(Items from a dataset)
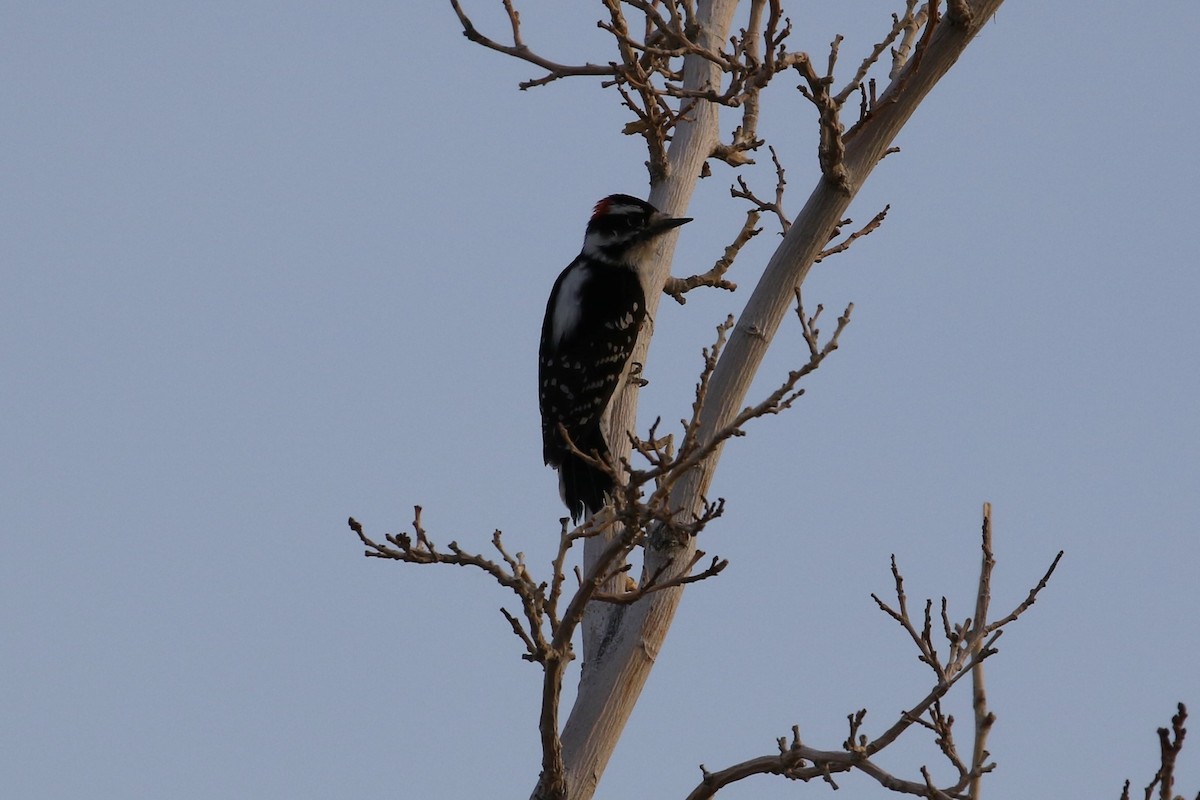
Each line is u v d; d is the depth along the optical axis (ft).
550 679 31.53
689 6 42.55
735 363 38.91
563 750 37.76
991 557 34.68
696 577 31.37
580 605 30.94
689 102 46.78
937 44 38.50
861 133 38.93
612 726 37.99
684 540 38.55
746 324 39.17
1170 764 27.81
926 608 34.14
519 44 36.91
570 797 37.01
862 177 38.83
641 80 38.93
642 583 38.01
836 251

DIRECTIONS ▸ Leaving the images out, print the records above exactly.

RESPONSE TO THIS EXERCISE ▸
Each line is u v d; d is the depth along the optical axis (ft).
550 679 31.53
689 6 42.55
735 363 38.91
563 750 37.76
991 557 34.68
696 577 31.37
580 605 30.94
689 102 46.78
937 44 38.50
861 133 38.93
612 726 37.99
684 540 38.55
746 324 39.17
1170 764 27.81
926 608 34.14
519 44 36.91
570 797 37.01
862 177 38.83
641 80 38.93
642 583 38.01
836 251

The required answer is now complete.